一个中转代码,底层调用openai,上层模拟openai

openai的调用api几乎成为了实质性的大模型社区的调用标准,你看不论是阿里的灵积,智谱,together,vllm,ollama,fastchat等都支持openai的调用方式,所以这也是大势所趋,

有时候我们想做个中间层,底层调用大模型,上层提供业务服务,特别是许多公司的多节点的agent,如果我们都保持一致那么统一性就很好了

代码如下,代码不是很精细,个别小细节需要改下,但是整体不影响使用和借鉴:

import time
import json
import asyncio
from typing import List, Optional

import uvicorn
from openai import OpenAI
from fastapi import FastAPI
from pydantic import BaseModel
from starlette.responses import StreamingResponse


app = FastAPI(title="OpenAI-compatible API")

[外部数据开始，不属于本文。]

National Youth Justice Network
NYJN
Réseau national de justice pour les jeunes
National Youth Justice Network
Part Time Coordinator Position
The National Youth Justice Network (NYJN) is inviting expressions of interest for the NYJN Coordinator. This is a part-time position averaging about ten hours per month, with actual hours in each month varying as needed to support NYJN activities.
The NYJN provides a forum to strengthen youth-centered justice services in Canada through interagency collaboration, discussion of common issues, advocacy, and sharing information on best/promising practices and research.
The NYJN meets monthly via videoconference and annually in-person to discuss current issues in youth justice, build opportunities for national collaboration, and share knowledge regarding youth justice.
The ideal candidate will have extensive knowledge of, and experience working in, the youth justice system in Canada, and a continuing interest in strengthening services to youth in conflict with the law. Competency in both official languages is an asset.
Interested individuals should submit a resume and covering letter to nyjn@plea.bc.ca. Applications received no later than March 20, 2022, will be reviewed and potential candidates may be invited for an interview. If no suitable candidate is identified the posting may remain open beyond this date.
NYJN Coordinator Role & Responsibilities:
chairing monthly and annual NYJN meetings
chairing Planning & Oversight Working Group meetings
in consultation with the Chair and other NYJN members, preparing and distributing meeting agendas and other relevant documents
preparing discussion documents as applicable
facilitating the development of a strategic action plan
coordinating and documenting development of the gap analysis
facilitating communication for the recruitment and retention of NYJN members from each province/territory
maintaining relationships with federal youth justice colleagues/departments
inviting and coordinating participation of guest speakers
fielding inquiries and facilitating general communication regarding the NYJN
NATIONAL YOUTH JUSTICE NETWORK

class ChatMessage(BaseModel):
    role: str
    content: str

class ChatCompletionRequest(BaseModel):
    model: str = "mock-gpt-model"
    messages: List[ChatMessage]
    max_tokens: Optional[int] = 512
    temperature: Optional[float] = 0.1
    stream: Optional[bool] = False




class CallOpenAI:
  '''调用底层大模型的部分 '''
  def __init__(self):
    self.client = OpenAI(
             api_key="EMPTY",
             base_url="http://127.0.0.1:9001/v1"
         )

  def invoke(self,messages):

     messages=[{'role':'user','content':messages}]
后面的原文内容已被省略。